Internally the manifest.json
contains the following structure. Modifications to what locidex manifest
outputs can be made as long as all fields populated. In the below example the manifest.json
file generated by locidex has been modified to create two separate entries for Escherichia coli and Shigella.
{
"Salmonella": [
{
"path": "wgmlst_salmonella",
"config": {
"db_name": "Salmonella",
"db_version": "1.0.0",
"db_date": "2024-03-17",
"db_author": "Tester",
"db_desc": "Salmonella Database",
"db_num_seqs": 51251,
"is_nucl": true,
"is_prot": true,
"nucleotide_db_name": "nucleotide",
"protein_db_name": "protein"
}
}
],
"Escherichia coli": [
{
"path": "wgmlst_escherichia_shigella",
"config": {
"db_name": "EC and Shigella",
"db_version": "1.0.0",
"db_date": "2024-04-30",
"db_author": "Tester",
"db_desc": "Shigella and E.coli",
"db_num_seqs": 57692,
"is_nucl": true,
"is_prot": true,
"nucleotide_db_name": "nucleotide",
"protein_db_name": "protein"
}
}
],
"Shigella": [
{
"path": "wgmlst_escherichia_shigella",
"config": {
"db_name": "EC and Shigella",
"db_version": "1.0.0",
"db_date": "2024-04-30",
"db_author": "Tester",
"db_desc": "Shigella and E.coli",
"db_num_seqs": 57692,
"is_nucl": true,
"is_prot": true,
"nucleotide_db_name": "nucleotide",
"protein_db_name": "protein"
}
}
],
"Listeria Monocytogenes": [
{
"path": "wgmlst_listeria",
"config": {
"db_name": "Listeria Monocytogenes wgMLST",
"db_version": "1.0.0",
"db_date": "2024-04-16",
"db_author": "Tester",
"db_desc": "Listeria Monocytogenes wgMLST",
"db_num_seqs": 22404,
"is_nucl": true,
"is_prot": true,
"nucleotide_db_name": "nucleotide",
"protein_db_name": "protein"
}
}
]
}
How automated selection works.
Mikrokondo is able to identify the species that a sample represents internally, but in order to identify the correct WgMLST scheme to use for allele calling the top-level key in the manifest.json
file must be a name that can be parsed from the speciation output of Mash or Kraken2 e.g.
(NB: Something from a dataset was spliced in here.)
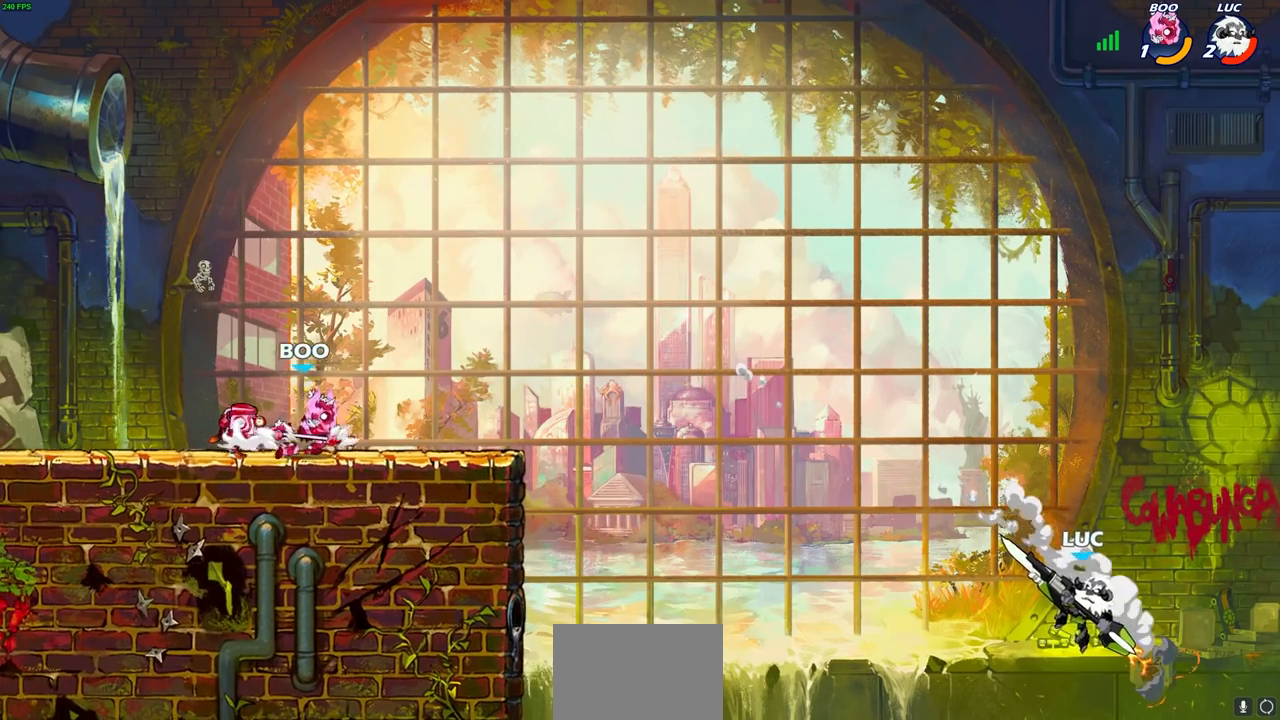
{"buttons": ["CROSS"], "left_stick": "up-left", "right_stick": "center", "events": [[100, "CIRCLE", "up"], [433, "left_stick", "up-left"], [483, "CROSS", "down"]]}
Salmonella enterica, Campylobacter_A anatolicus, Escherichia etc.
Note: The database and organism names are not case sensitive.
Mikrokondo will then be able to match the bacterial name outputs to what is in the manifest.json
. In the following example below the three bacteria (Salmonella enterica, Campylobacter_A anatolicus, Escherichia coli) would all be matched to the correct scheme:
{
"Salmonella": [
...
],
"Escherichia coli": [
...
],
"Campylobacter": [
...
]
}
This is because mikrokondo looks for the best exact match from the database names in the output species name. So spurious tokens like the _A
in Campylobacter_A anatolicus would be removed and the Campylobacter
database would be selected. For Salmonella, as the key value Salmonella
overlaps entirely with the Salmonella of Salmonella enterica the Salmonella database would be selected. If There was a Salmonella Enterica
database that would be selected over the generic Salmonella
scheme. The Escherichia coli
database would be selected for Escherichia coli as there they are a 100% match.